Судьба малых народов под боком у империй только в другие эпохи была предрешена. Они делались разменными монетами в масштабных международных договорах, их территории в масштабах имперских войн рассматривались всегда как буферные – то есть как территории для выяснения отношений между империями. Россия остается империей вплоть до нынешнего времени, однако возросло значение судеб малых народов в мировой политике. За их территории идет борьба и по сей день всего лишь как за буферные, но их свободу внешне отстаивает уже все мировое сообщество. Даже не обладая суверенитетом, они, эти народы, албанцы или чеченцы, являются субъектами международного права – международных деклараций о правах человека. Бескровно отошли от империи народы, вполне сравнимые по численности с чеченским – скажем, эстонцы. Но из Чечни империя уходит с боями, все еще осознавая чужое там как свое, кровное. Живя по законам нового мирового порядка, состоя в «европейских советах» и так далее, Россия продолжает войну, история которой уходит корнями в почву еще двух веков, да и с народом, не признающим других правовых норм, кроме кровной мести.

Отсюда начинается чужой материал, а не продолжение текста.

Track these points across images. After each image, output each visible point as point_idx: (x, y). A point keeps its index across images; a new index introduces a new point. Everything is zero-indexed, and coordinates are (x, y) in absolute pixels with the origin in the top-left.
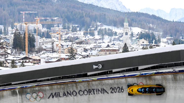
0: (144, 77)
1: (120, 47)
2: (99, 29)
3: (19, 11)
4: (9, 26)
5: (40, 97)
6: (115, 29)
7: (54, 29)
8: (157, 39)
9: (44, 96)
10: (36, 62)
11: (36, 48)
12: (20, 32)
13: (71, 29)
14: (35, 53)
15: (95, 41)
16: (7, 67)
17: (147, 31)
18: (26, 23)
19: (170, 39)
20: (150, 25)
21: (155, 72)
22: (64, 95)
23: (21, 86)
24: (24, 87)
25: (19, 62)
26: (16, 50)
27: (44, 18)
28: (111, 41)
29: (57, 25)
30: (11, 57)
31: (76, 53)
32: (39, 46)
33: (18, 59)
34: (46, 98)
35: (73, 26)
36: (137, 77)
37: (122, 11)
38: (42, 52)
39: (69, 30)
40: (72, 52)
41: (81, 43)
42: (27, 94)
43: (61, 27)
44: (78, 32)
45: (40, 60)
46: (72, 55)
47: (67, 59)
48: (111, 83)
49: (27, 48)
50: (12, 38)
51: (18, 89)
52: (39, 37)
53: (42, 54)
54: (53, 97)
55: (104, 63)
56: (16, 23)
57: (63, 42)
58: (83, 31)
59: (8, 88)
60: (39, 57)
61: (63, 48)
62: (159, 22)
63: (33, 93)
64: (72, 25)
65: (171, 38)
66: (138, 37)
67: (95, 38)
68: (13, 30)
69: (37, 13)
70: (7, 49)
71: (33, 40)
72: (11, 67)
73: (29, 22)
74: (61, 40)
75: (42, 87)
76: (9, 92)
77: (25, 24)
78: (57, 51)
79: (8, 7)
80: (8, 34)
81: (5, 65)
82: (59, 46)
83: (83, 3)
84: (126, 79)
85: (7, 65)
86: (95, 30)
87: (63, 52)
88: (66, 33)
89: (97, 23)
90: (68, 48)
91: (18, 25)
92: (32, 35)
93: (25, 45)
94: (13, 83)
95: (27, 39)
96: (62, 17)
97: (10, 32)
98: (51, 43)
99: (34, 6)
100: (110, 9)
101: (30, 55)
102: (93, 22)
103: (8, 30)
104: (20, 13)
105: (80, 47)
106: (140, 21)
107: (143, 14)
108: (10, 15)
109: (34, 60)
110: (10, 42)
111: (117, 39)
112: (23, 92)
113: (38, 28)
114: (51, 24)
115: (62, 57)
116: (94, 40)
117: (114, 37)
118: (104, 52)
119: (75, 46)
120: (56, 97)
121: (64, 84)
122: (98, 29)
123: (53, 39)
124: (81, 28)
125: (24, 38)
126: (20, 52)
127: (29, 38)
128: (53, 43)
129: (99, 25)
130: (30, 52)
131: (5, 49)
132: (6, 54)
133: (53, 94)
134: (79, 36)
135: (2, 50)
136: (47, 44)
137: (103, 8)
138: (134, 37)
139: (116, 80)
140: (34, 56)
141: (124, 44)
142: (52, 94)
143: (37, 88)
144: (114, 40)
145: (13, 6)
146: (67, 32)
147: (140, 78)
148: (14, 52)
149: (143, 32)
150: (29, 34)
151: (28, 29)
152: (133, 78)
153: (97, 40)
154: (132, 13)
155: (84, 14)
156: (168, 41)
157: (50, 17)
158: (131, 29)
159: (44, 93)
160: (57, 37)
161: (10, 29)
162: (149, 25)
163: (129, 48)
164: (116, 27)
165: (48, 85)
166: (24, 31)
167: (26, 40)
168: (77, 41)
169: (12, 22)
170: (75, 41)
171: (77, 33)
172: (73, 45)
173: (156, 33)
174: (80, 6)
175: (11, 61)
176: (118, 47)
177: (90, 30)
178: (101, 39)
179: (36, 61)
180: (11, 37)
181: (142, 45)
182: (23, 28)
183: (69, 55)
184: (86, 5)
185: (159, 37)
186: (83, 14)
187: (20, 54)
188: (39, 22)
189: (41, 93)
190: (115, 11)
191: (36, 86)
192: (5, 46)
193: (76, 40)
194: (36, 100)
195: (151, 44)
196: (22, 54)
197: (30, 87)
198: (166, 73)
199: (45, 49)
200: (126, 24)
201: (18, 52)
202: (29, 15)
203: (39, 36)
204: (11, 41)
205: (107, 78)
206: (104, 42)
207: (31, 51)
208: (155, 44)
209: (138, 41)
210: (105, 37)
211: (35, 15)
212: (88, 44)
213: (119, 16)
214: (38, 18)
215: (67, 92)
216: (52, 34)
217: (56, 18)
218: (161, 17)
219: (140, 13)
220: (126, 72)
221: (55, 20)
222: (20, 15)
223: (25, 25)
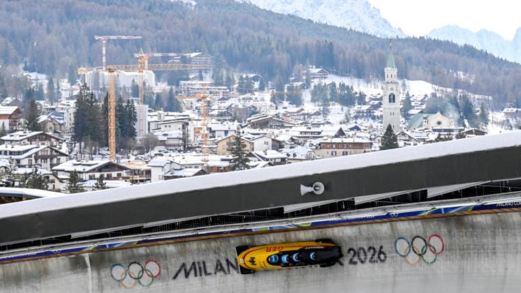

Русские – имперская нация, но кто осознаёт сегодня в России государство как свое, в каких границах? Чеченская война дает на этот вопрос свой однозначный ответ: если еще возможно силой оставить национальное меньшинство в составе имперского государства, то нельзя никакой силой остановить исхода русских с тех земель, где они сделались изгоями. Это прежде всего русские стихийно отрицают границы собственного государства и больше не представляют для себя жизни в составе мстительной мусульманской Чечни, где всякое его, имперского государства, присутствие, кроме военного, – давно уже мнимость. Могут сказать: исход русских как раз и остановит военная имперская машина, подавляя волю чеченцев к независимости, и не было бы этого исхода, примени государство еще раньше силу. Но ведь применяло, да и не раз… Имперская сила, пусть и под названием «советской», всего каких-то пятьдесят лет назад прошлась катком по чеченцам: выселяли всем народом в 40-х годах, и сталинская эта тактика «переселения» была даже гуманней ермоловской тактики «выжженной земли», но жертвы среди чеченцев все равно были огромны.
Что ненависть чеченцев к русским естественна и неотвратима как месть – об этом почему-то не говорят со всей ясностью. Когда в 90-е годы выплеснулась она на русских насилием, сродни такой же этнической чистке, то об этом-то опять же умалчивалось. Чеченцы мстят русским, а нам талдычат про какое-то их «неподчинение федеральным законам», как будто это какие-то марсиане спустились в Чечню с небес и нарушают порядок, который там-то на деле возможно установить не иначе, как превративши эту землю в пустынный марсианский ландшафт.
Во время войны понятие «мирное население» не существует. У нас пеняют на американцев – для тех Югославия была таким же объектом бомбардировок, а нас-то учат они соблюдению прав человека в Чечне. Но эти бомбардировки югославских городов были настоящей войною: блок государств совершил нападение на суверенную страну. Чеченцы – граждане РФ, тогда как сербы оставались сербами, а не числились как граждане за какой-нибудь Миннесотой или Арканзасом. И тогда война в Чечне есть действительно война государства со своими гражданами. Тогда население Чечни мы признаем на основании своих же законов сплошь как сограждан и ведем против них же боевые действия.